Naturally, I was not taken seriously at the time. “Oh, how adorable,” Aunt Cici said with a laugh. She’ll want to be a princess next year. I didn’t falter, though. Not when the other girls exchanged glittery tiaras for their plastic handcuffs. Not even as I got older and high school boys made fun of me for being “too soft” for that kind of life.
I paid for my academy education by working graveyard shifts at a dilapidated diner. On some nights, I would crawl home exhausted, my fingers shaking from pouring refills for hours, and my shoes soaked from the slushy sidewalks. That Halloween badge, which served as a tiny reminder of my motivation to keep going, was taped to my mirror.
My heart pounded so loudly the first time I pulled someone over on my own that I was positive the driver could hear it. However, I succeeded. Then came more difficult calls: scenes of overdose and domestic violence. Once, even a hostage scenario that still wakes me up in the middle of the night, sweating profusely. However, I didn’t stop. I never gave up.
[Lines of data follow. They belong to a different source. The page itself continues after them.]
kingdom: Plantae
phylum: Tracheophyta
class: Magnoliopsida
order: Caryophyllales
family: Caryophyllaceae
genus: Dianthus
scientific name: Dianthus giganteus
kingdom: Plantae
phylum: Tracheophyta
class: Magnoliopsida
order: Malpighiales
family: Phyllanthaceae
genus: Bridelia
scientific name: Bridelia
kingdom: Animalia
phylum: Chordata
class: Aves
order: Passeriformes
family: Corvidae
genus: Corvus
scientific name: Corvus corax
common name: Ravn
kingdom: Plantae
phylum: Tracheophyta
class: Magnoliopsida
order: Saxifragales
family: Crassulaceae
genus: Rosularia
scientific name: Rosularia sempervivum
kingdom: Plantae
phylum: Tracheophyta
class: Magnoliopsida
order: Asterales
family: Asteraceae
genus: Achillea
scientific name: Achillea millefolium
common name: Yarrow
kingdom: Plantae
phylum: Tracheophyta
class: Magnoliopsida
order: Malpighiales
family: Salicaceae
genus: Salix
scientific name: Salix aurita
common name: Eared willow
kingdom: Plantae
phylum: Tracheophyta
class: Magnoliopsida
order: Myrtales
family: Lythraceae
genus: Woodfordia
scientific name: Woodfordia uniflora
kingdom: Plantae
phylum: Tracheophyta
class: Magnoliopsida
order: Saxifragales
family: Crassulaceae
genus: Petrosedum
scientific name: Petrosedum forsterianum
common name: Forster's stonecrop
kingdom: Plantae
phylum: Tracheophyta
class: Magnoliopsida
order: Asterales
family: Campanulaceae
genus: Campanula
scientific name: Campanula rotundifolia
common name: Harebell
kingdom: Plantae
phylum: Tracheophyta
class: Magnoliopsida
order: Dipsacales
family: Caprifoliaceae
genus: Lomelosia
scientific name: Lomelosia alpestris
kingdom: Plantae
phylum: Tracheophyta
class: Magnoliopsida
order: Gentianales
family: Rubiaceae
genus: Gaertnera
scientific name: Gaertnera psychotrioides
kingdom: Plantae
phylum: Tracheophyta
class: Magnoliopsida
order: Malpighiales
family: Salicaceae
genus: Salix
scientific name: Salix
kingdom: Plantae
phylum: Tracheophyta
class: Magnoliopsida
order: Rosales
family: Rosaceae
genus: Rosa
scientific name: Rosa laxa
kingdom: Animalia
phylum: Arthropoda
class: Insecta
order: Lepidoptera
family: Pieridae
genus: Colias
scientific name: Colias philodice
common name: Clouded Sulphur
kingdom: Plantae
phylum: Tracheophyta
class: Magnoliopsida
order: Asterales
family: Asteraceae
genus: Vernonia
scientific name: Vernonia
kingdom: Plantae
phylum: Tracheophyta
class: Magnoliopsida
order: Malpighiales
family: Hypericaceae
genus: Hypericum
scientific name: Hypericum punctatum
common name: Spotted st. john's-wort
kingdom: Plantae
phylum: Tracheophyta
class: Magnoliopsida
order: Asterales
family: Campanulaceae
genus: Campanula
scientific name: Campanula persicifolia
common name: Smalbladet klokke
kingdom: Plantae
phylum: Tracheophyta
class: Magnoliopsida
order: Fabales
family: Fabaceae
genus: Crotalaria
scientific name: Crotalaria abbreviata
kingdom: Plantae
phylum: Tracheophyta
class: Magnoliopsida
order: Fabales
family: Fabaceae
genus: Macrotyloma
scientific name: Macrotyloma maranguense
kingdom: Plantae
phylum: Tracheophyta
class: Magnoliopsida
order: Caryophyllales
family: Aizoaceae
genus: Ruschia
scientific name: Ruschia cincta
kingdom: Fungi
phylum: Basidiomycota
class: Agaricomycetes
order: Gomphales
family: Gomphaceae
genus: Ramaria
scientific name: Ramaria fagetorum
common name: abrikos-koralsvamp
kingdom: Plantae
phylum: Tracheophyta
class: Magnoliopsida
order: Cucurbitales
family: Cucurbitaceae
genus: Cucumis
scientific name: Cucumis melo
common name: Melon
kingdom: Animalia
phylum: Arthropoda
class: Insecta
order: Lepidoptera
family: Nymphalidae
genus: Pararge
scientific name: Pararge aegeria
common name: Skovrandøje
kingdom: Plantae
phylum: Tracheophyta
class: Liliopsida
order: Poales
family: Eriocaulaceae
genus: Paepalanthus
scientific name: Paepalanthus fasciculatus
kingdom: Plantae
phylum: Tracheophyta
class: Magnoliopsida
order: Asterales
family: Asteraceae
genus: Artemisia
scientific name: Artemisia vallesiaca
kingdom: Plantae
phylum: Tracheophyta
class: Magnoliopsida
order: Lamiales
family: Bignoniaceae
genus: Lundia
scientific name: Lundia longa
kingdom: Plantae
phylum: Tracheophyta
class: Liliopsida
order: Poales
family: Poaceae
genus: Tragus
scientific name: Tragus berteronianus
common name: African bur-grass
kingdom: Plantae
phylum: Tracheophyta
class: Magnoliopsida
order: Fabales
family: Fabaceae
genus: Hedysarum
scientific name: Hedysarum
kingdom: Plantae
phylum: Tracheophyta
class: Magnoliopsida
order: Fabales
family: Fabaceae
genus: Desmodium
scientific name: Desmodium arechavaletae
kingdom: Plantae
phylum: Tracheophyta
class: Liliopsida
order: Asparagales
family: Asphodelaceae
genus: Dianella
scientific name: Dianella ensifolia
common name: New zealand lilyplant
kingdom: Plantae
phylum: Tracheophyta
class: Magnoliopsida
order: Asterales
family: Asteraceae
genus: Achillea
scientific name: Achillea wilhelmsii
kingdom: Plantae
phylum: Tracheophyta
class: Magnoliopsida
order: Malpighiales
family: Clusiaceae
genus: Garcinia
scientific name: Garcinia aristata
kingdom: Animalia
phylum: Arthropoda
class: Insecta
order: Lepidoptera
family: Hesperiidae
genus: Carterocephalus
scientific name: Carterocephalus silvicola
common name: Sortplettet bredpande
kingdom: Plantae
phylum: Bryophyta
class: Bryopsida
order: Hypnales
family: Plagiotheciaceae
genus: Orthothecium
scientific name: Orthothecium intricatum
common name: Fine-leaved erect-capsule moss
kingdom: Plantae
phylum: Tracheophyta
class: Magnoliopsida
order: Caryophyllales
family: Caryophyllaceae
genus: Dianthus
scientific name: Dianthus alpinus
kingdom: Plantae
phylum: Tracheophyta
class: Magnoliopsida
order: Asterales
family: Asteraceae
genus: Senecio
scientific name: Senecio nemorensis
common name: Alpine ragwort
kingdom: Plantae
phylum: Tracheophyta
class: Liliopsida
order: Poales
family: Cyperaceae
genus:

I was promoted to sergeant just last week. A tiny box was waiting on my desk when I arrived at my new office. Within? The same Halloween plastic badge, twisted and weathered but still intact. For all these years, my dad had held onto it.
I cried as I held it, not because I had succeeded at last, but because, deep down, that childlike me always thought I would.
Now, when I’m in uniform, the young girls from my neighborhood approach me to request pictures.
I haven’t told anyone about it, though. Not even my spouse.
I nearly gave up the night before my academy final exam.
I had just left the diner after a grueling twelve-hour shift. My feet were hurting, and a drunk customer yelled at me for using the “wrong” ketchup. In fact, my toes were bleeding when I took off my socks at home.
The final exam for the academy was held the following morning at 6:00 a.m. I hadn’t even had a minute’s sleep.
Something inside of me suddenly exploded as I stood in front of my mirror, staring at that tiny badge that was dangling from a fraying piece of tape.
I attempted to call my mother. No response.
I then texted Trina, my best friend from high school. She answered in a single sentence:
“Before it matters, you didn’t come this far to give up.”
I dragged myself to that test, running on caffeine and sheer willpower. I made it through. I barely made it, but I did.
The part that no one ever anticipates is that, despite everything, I continued to live with doubt for years.
I was only two years into my career when I almost quit because of one case.
A young boy had vanished. Rami was his name. Ten years old. His mother waited hours before calling because she lacked documentation and was afraid of the police. He had been gone for six hours by that point.
I did all the favors I could. Half the county was searched. He ran into my arms when we eventually located him, trembling and afraid, hiding in an abandoned greenhouse. He held on so tightly that I will always remember it, as if he might disappear again if he let go.
However, the department? My name was omitted from the press release. attributed the credit to a superior. claimed that it had involved “collaborative effort.”
That was a deep cut. I went home that evening and removed the badge from my mirror.